Su respiración se aceleró al entenderlas al fin, pero él lo achacó a la exasperación y se prometió que su perversa vecina se las pagaría: no solo volvería a ganarla al ajedrez de forma que no quedara ninguna duda acerca de su superioridad, sino que haría que se arrastrara ante él, suplicando su perdón por haber osado echar dos veces de su casa nada menos que a Pedro John Saint Clair Alfonso de Hallcourt Abbey. Con esos buenos propósitos en mente regresó a su casa, se puso los pantalones del pijama, se lavó los dientes y se metió en la cama, quedándose dormido en el acto


Al otro lado del tabique, su vecina recogía los restos de la cena. Mientras metía los platos sucios en el lavaplatos, Pau se preguntó qué mosca le había picado. Entendía la confusión de Pedro; ella misma estaba sorprendida de su comportamiento.
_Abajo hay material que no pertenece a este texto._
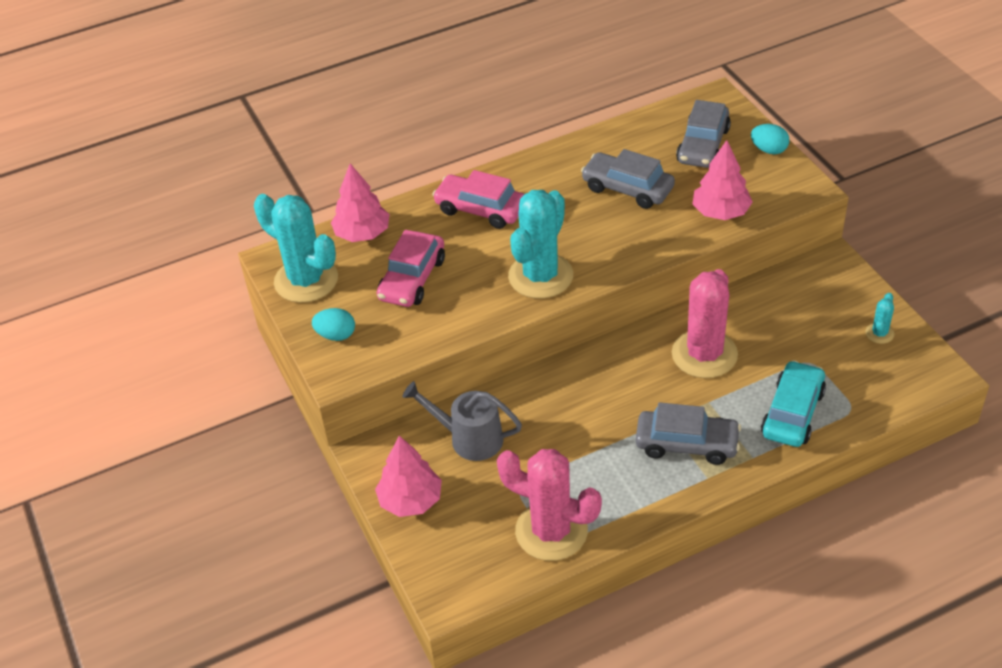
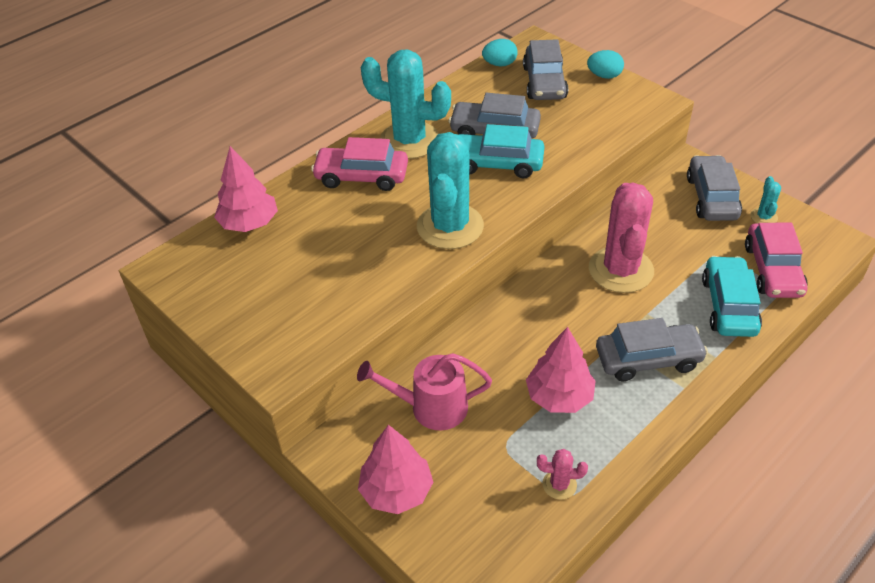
camera: 20 degrees left, 0 degrees up
(306, 280) = (205, 282): turquoise cactus -> turquoise cactus (409, 140)
(336, 335) = (260, 332): turquoise egg -> turquoise egg (499, 64)
(412, 279) = (320, 256): pink car -> pink car (773, 270)
(469, 438) = (431, 407): grey watering can -> pink watering can
(551, 531) = (559, 485): pink cactus -> pink cactus, size x0.43
(614, 223) = (497, 164): none -> turquoise car
(721, 212) = (590, 135): pink tree -> pink tree (559, 396)
(836, 302) = (711, 198): none -> grey car

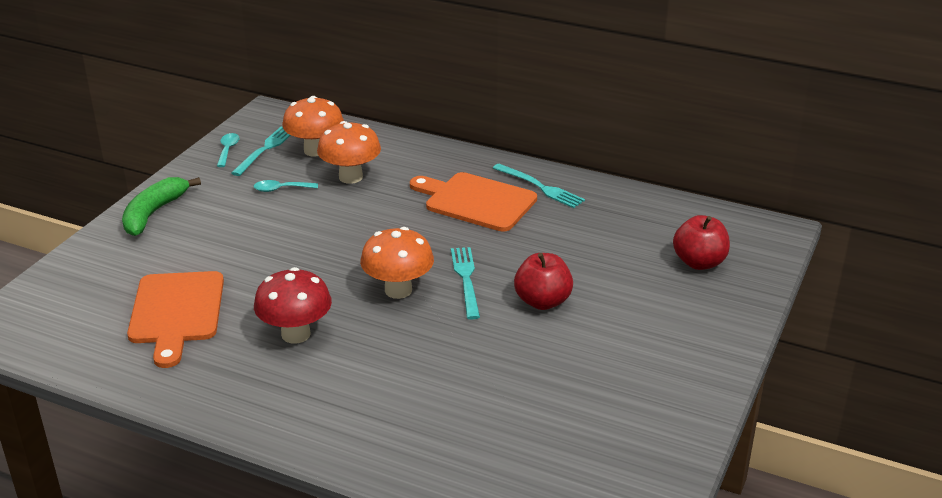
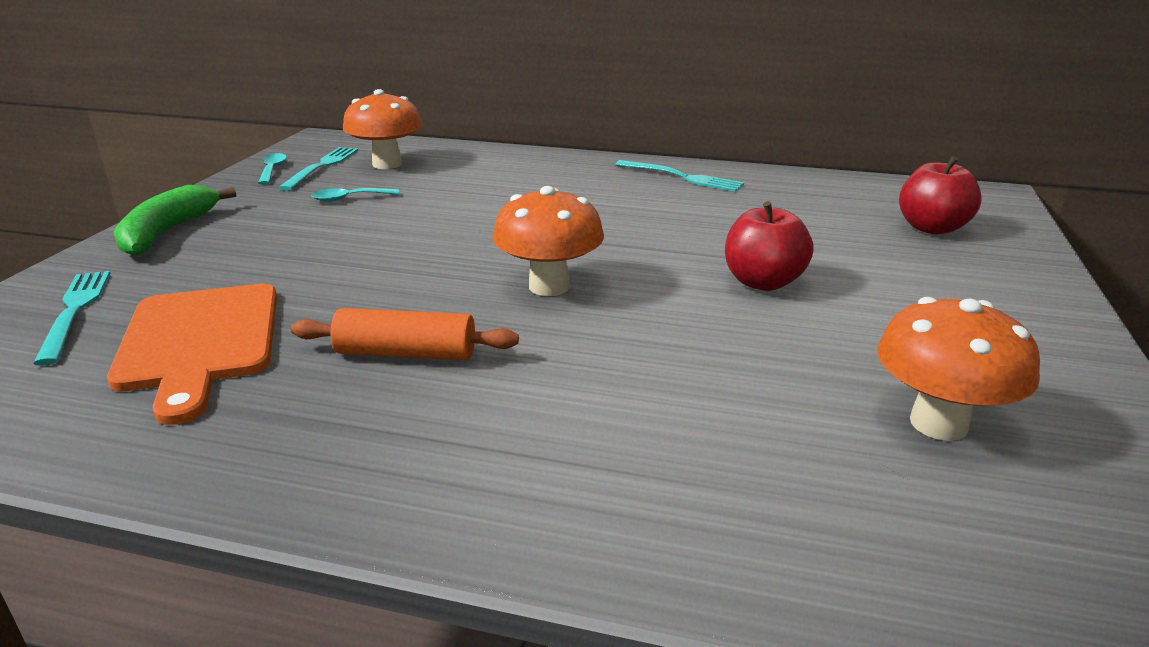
camera: 10 degrees left, 5 degrees down
(296, 334) = (406, 353): red mushroom -> orange rolling pin
(350, 177) = (439, 183): orange mushroom -> orange mushroom (938, 424)
(466, 279) = (640, 267): turquoise fork -> turquoise fork (75, 311)
(476, 201) = (610, 193): orange cutting board -> none

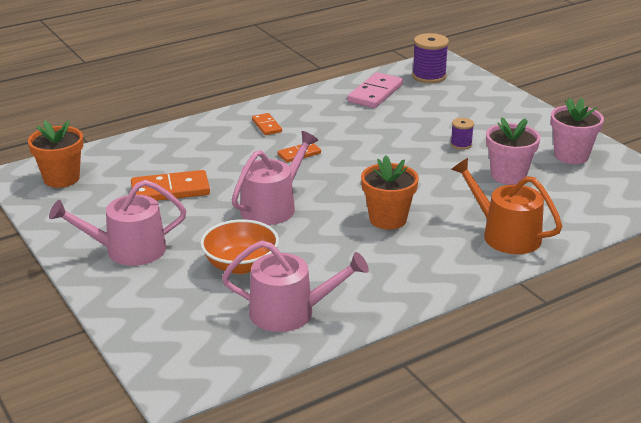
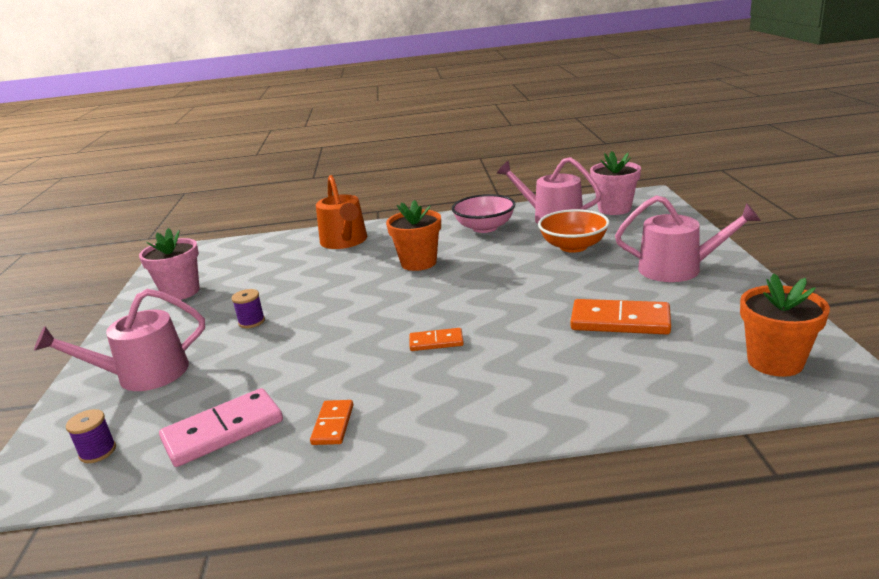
camera: 150 degrees left, 5 degrees down
(267, 126) = (440, 398): orange domino -> orange domino (333, 424)
(273, 206) = (513, 287): pink watering can -> pink watering can (143, 375)
(362, 281) = (485, 228): none -> pink bowl
(429, 76) = (98, 452): purple spool -> purple spool, size x0.56
(508, 176) = (266, 283): pink flower pot -> pink flower pot (614, 209)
En un momento dado, había alzado la mirada del tablero y lo había visto ahí sentado, muy serio, pasándose las manos una y otra vez por su cabello gris, hasta que cada uno de sus cortos mechones apuntó en una dirección diferente. Los ojos plateados brillaban de excitación al pensar en la jugada que estaba a punto de realizar y lo encontró tan atractivo, que tuvo que sujetarse a los brazos de la silla para no alzarse por encima de la mesa y depositar un beso sobre esos labios firmes, ni muy gruesos ni muy delgados, que parecían llamarla.


Igual debería dejar de ver a su estirado vecino que, cuando perdía algo de su estiramiento, se convertía en un tipo adorable, se dijo. Ahora mismo no estaba preparada para tener un lío con ningún hombre, adorable o no, así que tal vez sería mejor no jugar con fuego. Tampoco era que le disgustase jugar con lo que fuera; le habría encantado coquetear un poco con él, intercambiar algún beso por aquí, un abrazo por allá... pero tenía claro que Pedro no era el tipo de hombre que se dejaba manejar y sabía que luego vendrían los problemas. Además, por lo poco que le había contado, estaba a punto de casarse con la bella Alicia. 


Paula cerró la puerta del lavavajillas con decisión y se prometió a sí misma que, entre Paula Chaves y el severo señor Alfonso, no ocurriría nada que no fuera completamente inocente. Orgullosa de su resolución, puso en marcha el electrodoméstico y se fue a acostar.